3 minute read

I've just come back from London, where I was staying with one of my best friends from school. He is a professional rugby player and currently plies his trade with Saracens, the 2010/2011 English Premiership champions.

Saracens have earned plaudits — as well as attracted a degree of professional acrimony and jealousy — for giving the two-fingered salute to the old boys running the English RFU shaking things up in English rugby circles. There's much to be said about the extremely professional, yet largely alternative route that they've taken to summit the world's richest rugby league. Such issues are largely beyond the scope of anything that I want to mention here, however, save for the fact that the club really emphasizes personal development outside of simply playing sport. They do this by strongly encouraging players to take on tertiary education, organizing special events for them to attend, and inviting guest speakers to deliver interesting and inspiring stories at the club.
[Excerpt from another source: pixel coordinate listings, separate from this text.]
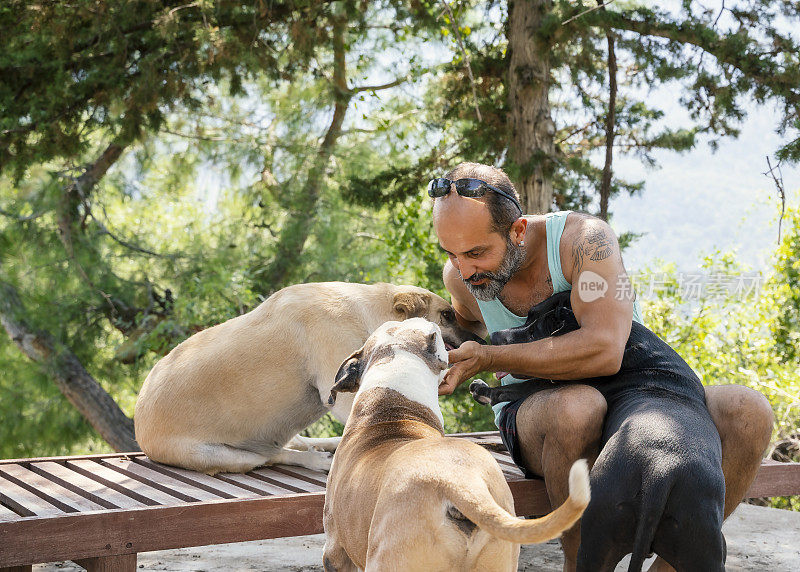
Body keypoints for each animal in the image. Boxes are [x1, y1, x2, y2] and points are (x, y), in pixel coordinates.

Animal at [134, 282, 482, 474]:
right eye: (447, 315)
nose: (480, 340)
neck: (369, 310)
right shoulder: (345, 395)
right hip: (220, 455)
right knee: (272, 456)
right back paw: (317, 461)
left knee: (294, 443)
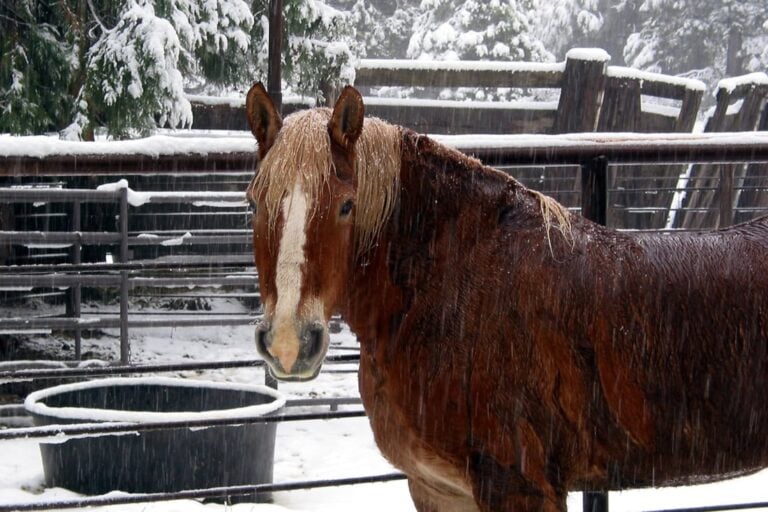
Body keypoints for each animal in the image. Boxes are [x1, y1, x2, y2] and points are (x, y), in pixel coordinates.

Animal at [243, 82, 768, 511]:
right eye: (253, 203)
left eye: (347, 206)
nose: (289, 343)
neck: (454, 288)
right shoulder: (438, 488)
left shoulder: (519, 487)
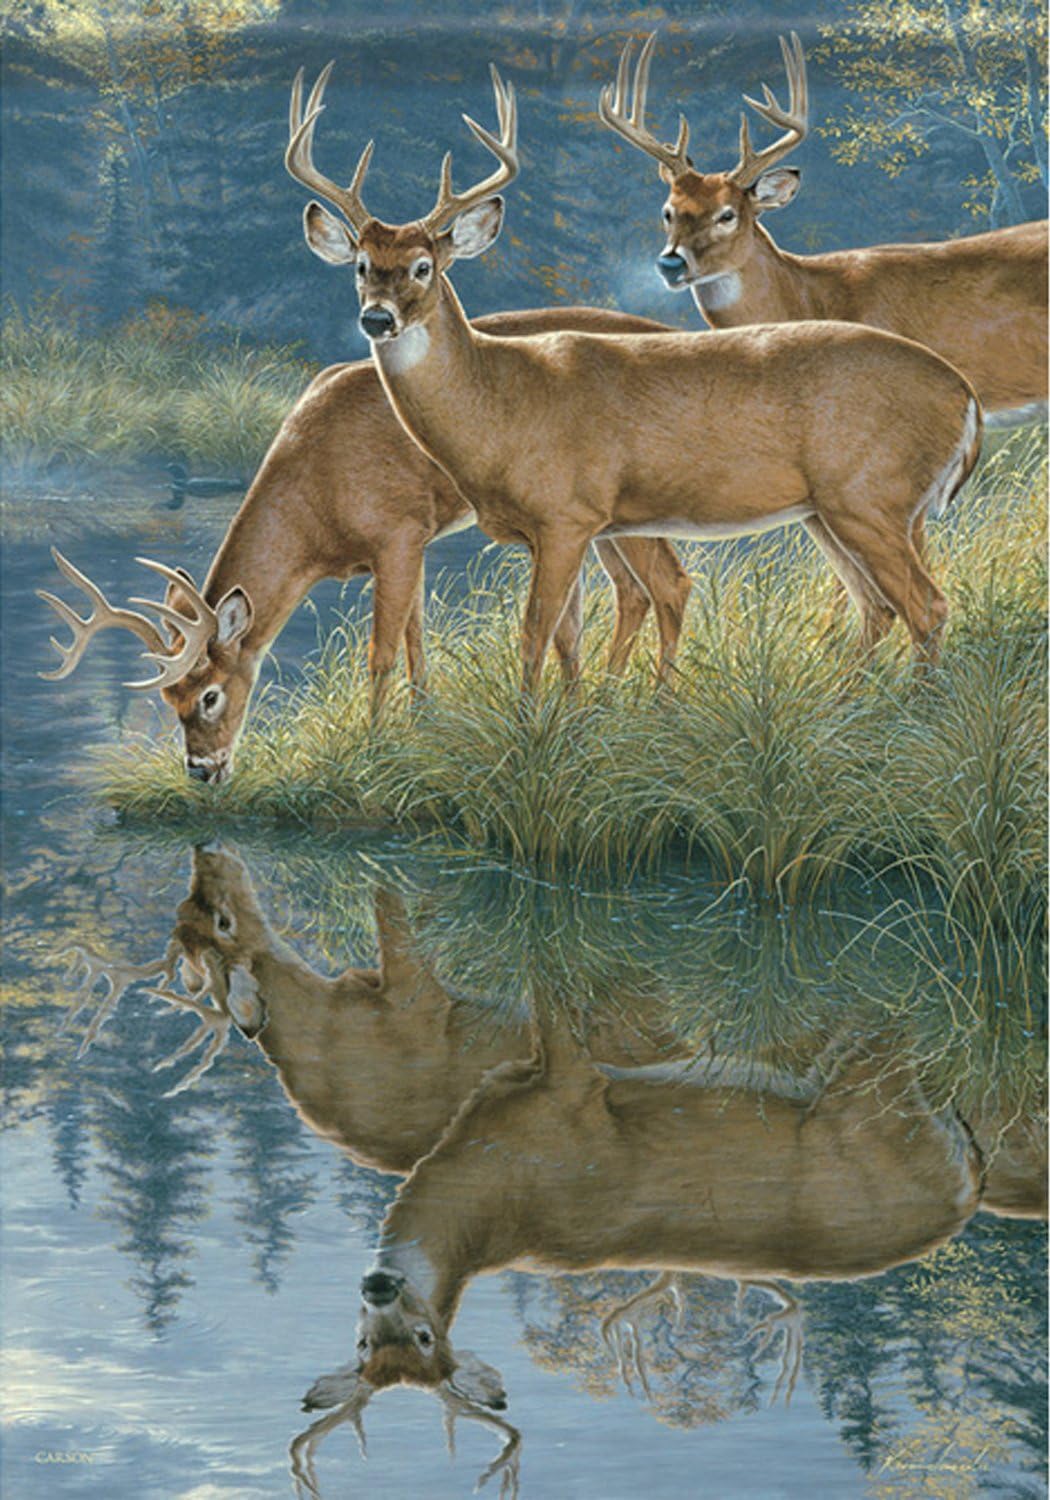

I went along as a guest to one such session this weekend, which was led by James Partridge, founder of Changing Faces. As the name implies, Changing Faces is a charity that "supports and represents people who have disfigurements to the face, hand or body from any cause".

James' own life was forever altered after being involved in a severe care accident in his late teens:
On the Ides of March 1971 (15.3.71), I looked in a mirror for the first time after my accident 3 months previously – and from knowing myself as a good-looking 18-year-old guy with prospects, I came face-to-face with a disaster area which, it was very hard not to think, could only hold a very tarnished and unhappy self. 

The photo tells only a part of the story because (a) it is black-and-white, and (b) it was taken two months after my day of reckoning when my face was still bloody scabs, vivid redness, and ghastly distortion. 

 

Look carefully and you may see the tell-tale signs of doubt, grief and pessimism – I felt all of these as I scanned across that face and I just could not imagine how I could ever get my life back – any kind of life, frankly… 

Five years of brilliant 1970s surgery created the face I now wear with pride but it was what went on outside hospital as I struggled to become a fully-included citizen and not an outsider, a horror-movie villain nor a just a lifelong patient, that really counted for me.
Interacting with everyone at the club, James was never less than charming and confident. Alongside a genuine interest in other people, it's amazing what a difference those qualities make towards disarming any knee-jerk reactions to his "strange face" (as he put it). There was no need for avoidance of eye contact, unnatural sympathy, and so forth, simply because he appeared so comfortable with himself and effectively managed the expectations of others.

James as he is today

Listening to his story, I was also reminded of Vanilla Sky. In addition to a great soundtrack, I admired the film for seriously tackling the issue of how our physical appearance is intrinsically linked to our happiness; a subject that is too often passed off as frivolous and vainglorious, when of course it isn't. I'm used to interacting with the world in a certain way and much of that is contingent on the way that I look. In fact, I'd venture that we all trade on our looks to some extent and, as Oscar Wilde observed, beauty is its own form of genius.

Unfortunately, in Vanilla Sky Hollywood sensitivities ultimately won the battle: A disfigured Tom Cruise sees all his problems solved via cryogenic freezing and a visit to an advanced plastic surgeon's office at some unspecified point in the future. (Talk about realistic expectations!) In contrast, the people at Changing Faces offer some real insight into how those with disfigurements can overcome the challenges of integrating into a society obsessed with looks.